[Transcribed page contents]
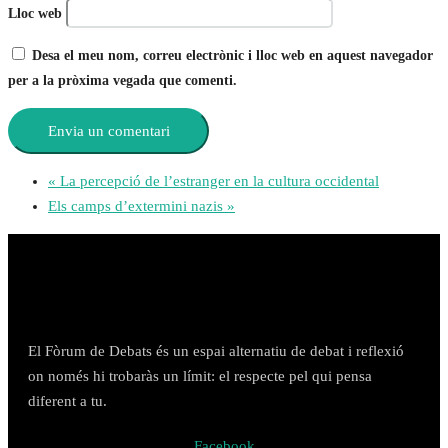
Lloc web
Desa el meu nom, correu electrònic i lloc web en aquest navegador
per a la pròxima vegada que comenti.
«
La percepció de l’estranger en la cultura occidental
Els camps d’extermini nazis
»
El Fòrum de Debats és un espai alternatiu de debat i reflexió
on només hi trobaràs un límit: el respecte pel qui pensa
diferent a tu.
Facebook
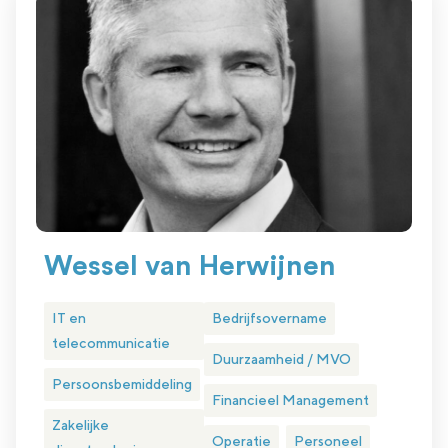
Wessel van Herwijnen
IT en
Bedrijfsovername
telecommunicatie
Duurzaamheid / MVO
Persoonsbemiddeling
Financieel Management
Zakelijke
Operatie
Personeel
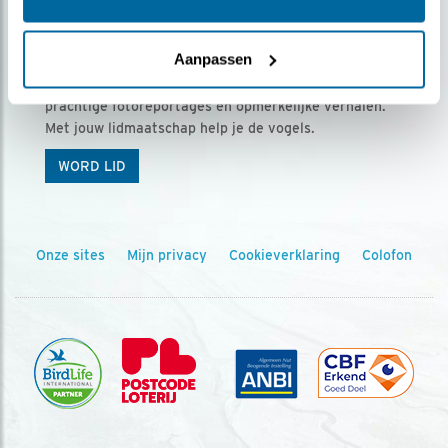
Ontvang 5 x Vogels voor € 36,00 per jaar
Aanpassen
Vogels is het tijdschrift voor onze leden, met
prachtige fotoreportages en opmerkelijke verhalen.
Met jouw lidmaatschap help je de vogels.
WORD LID
Onze sites
Mijn privacy
Cookieverklaring
Colofon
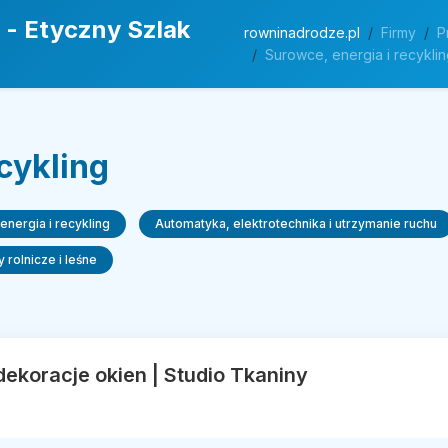
 - Etyczny Szlak
rowninadrodze.pl
Firmy
P
Surowce, energia i recyklin
cykling
energia i recykling
Automatyka, elektrotechnika i utrzymanie ruchu
 rolnicze i leśne
 dekoracje okien | Studio Tkaniny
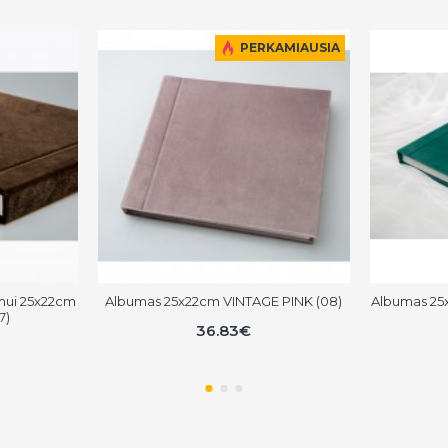
PERKAMIAUSIA
mui 25x22cm
Albumas 25x22cm VINTAGE PINK (08)
Albumas 25
7)
36.83€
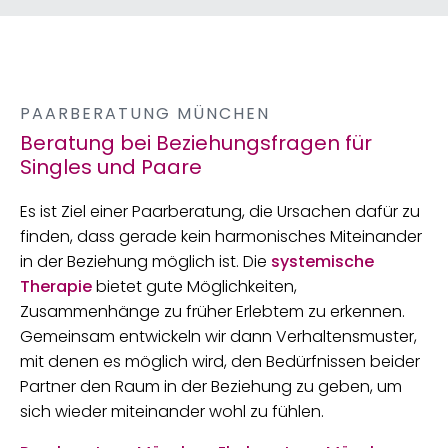
PAARBERATUNG MÜNCHEN
Beratung bei Beziehungsfragen für
Singles und Paare
Es ist Ziel einer Paarberatung, die Ursachen dafür zu
finden, dass gerade kein harmonisches Miteinander
in der Beziehung möglich ist. Die
systemische
Therapie
bietet gute Möglichkeiten,
Zusammenhänge zu früher Erlebtem zu erkennen.
Gemeinsam entwickeln wir dann Verhaltensmuster,
mit denen es möglich wird, den Bedürfnissen beider
Partner den Raum in der Beziehung zu geben, um
sich wieder miteinander wohl zu fühlen.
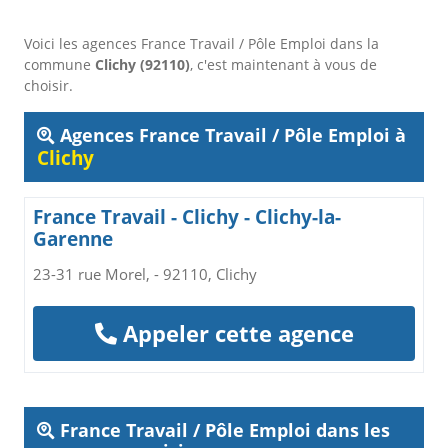
Voici les agences France Travail / Pôle Emploi dans la
commune
Clichy (92110)
, c'est maintenant à vous de
choisir.
Agences France Travail / Pôle Emploi à
Clichy
France Travail - Clichy - Clichy-la-
Garenne
23-31 rue Morel, - 92110, Clichy
Appeler cette agence
France Travail / Pôle Emploi dans les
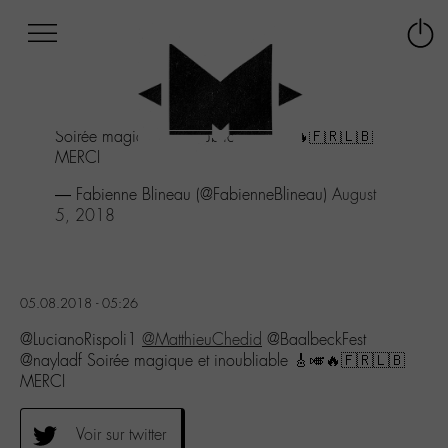
Afficher
Panneau de gestion des cookies
Labo
Connex
-
le
M-
menu
Aller
Soirée magique et inoubliable 🎸🎺🔥🇫🇷🇱🇧
au
MERCI
menu
Aller
— Fabienne Blineau (@FabienneBlineau)
August
au
5, 2018
contenu
Aller
à
la
05.08.2018 - 05:26
recherche
@LucianoRispoli1
@MatthieuChedid
@BaalbeckFest
@nayladf Soirée magique et inoubliable 🎸🎺🔥🇫🇷🇱🇧
MERCI
Voir sur twitter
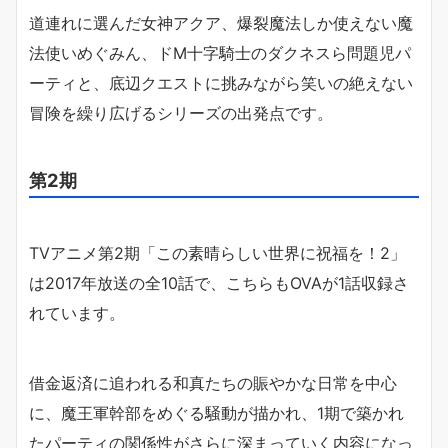
道連れに選んだ女神アクア、爆裂魔法しか使えない魔
法使いめぐみん、ドM十字騎士のダクネスら問題児パ
ーティと、底辺クエストに挑みながら笑いの絶えない
冒険を繰り広げるシリーズの出発点です。
第2期
TVアニメ第2期「この素晴らしい世界に祝福を！2」
は2017年放送の全10話で、こちらもOVAが1話収録さ
れています。
借金返済に追われる和真たちの賑やかな日常を中心
に、魔王軍幹部をめぐる騒動が描かれ、1期で築かれ
たパーティの関係性がさらに深まっていく内容になっ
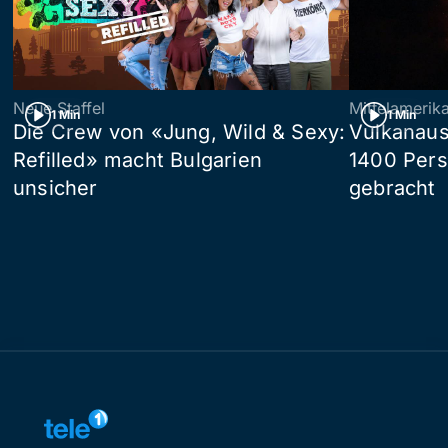
Neue Staffel
Mittelamerik
1 Min
1 Min
Die Crew von «Jung, Wild & Sexy:
Vulkanaus
Refilled» macht Bulgarien
1400 Pers
unsicher
gebracht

-- WORK INSTRUCTIONS --
Copy out the text of every entry above word for word, keeping each line as it appears. Leave the pictures out of your answer.

-- TASK ANSWER --
Lloc web
Desa el meu nom, correu electrònic i lloc web en aquest navegador
per a la pròxima vegada que comenti.
«
La percepció de l’estranger en la cultura occidental
Els camps d’extermini nazis
»
El Fòrum de Debats és un espai alternatiu de debat i reflexió
on només hi trobaràs un límit: el respecte pel qui pensa
diferent a tu.
Facebook
Wessel van Herwijnen
IT en
Bedrijfsovername
telecommunicatie
Duurzaamheid / MVO
Persoonsbemiddeling
Financieel Management
Zakelijke
Operatie
Personeel
Ontvang 5 x Vogels voor € 36,00 per jaar
Aanpassen
Vogels is het tijdschrift voor onze leden, met
prachtige fotoreportages en opmerkelijke verhalen.
Met jouw lidmaatschap help je de vogels.
WORD LID
Onze sites
Mijn privacy
Cookieverklaring
Colofon
 - Etyczny Szlak
rowninadrodze.pl
Firmy
P
Surowce, energia i recyklin
cykling
energia i recykling
Automatyka, elektrotechnika i utrzymanie ruchu
 rolnicze i leśne
 dekoracje okien | Studio Tkaniny
PERKAMIAUSIA
mui 25x22cm
Albumas 25x22cm VINTAGE PINK (08)
Albumas 25
7)
36.83€
PAARBERATUNG MÜNCHEN
Beratung bei Beziehungsfragen für
Singles und Paare
Es ist Ziel einer Paarberatung, die Ursachen dafür zu
finden, dass gerade kein harmonisches Miteinander
in der Beziehung möglich ist. Die
systemische
Therapie
bietet gute Möglichkeiten,
Zusammenhänge zu früher Erlebtem zu erkennen.
Gemeinsam entwickeln wir dann Verhaltensmuster,
mit denen es möglich wird, den Bedürfnissen beider
Partner den Raum in der Beziehung zu geben, um
sich wieder miteinander wohl zu fühlen.
Voici les agences France Travail / Pôle Emploi dans la
commune
Clichy (92110)
, c'est maintenant à vous de
choisir.
Agences France Travail / Pôle Emploi à
Clichy
France Travail - Clichy - Clichy-la-
Garenne
23-31 rue Morel, - 92110, Clichy
Appeler cette agence
France Travail / Pôle Emploi dans les
Afficher
Panneau de gestion des cookies
Labo
Connex
-
le
M-
menu
Aller
Soirée magique et inoubliable 🎸🎺🔥🇫🇷🇱🇧
au
MERCI
menu
Aller
— Fabienne Blineau (@FabienneBlineau)
August
au
5, 2018
contenu
Aller
à
la
05.08.2018 - 05:26
recherche
@LucianoRispoli1
@MatthieuChedid
@BaalbeckFest
@nayladf Soirée magique et inoubliable 🎸🎺🔥🇫🇷🇱🇧
MERCI
Voir sur twitter
道連れに選んだ女神アクア、爆裂魔法しか使えない魔
法使いめぐみん、ドM十字騎士のダクネスら問題児パ
ーティと、底辺クエストに挑みながら笑いの絶えない
冒険を繰り広げるシリーズの出発点です。
第2期
TVアニメ第2期「この素晴らしい世界に祝福を！2」
は2017年放送の全10話で、こちらもOVAが1話収録さ
れています。
借金返済に追われる和真たちの賑やかな日常を中心
に、魔王軍幹部をめぐる騒動が描かれ、1期で築かれ
たパーティの関係性がさらに深まっていく内容になっ
Neue Staffel
Mittelamerik
1 Min
1 Min
Die Crew von «Jung, Wild & Sexy:
Vulkanaus
Refilled» macht Bulgarien
1400 Pers
unsicher
gebracht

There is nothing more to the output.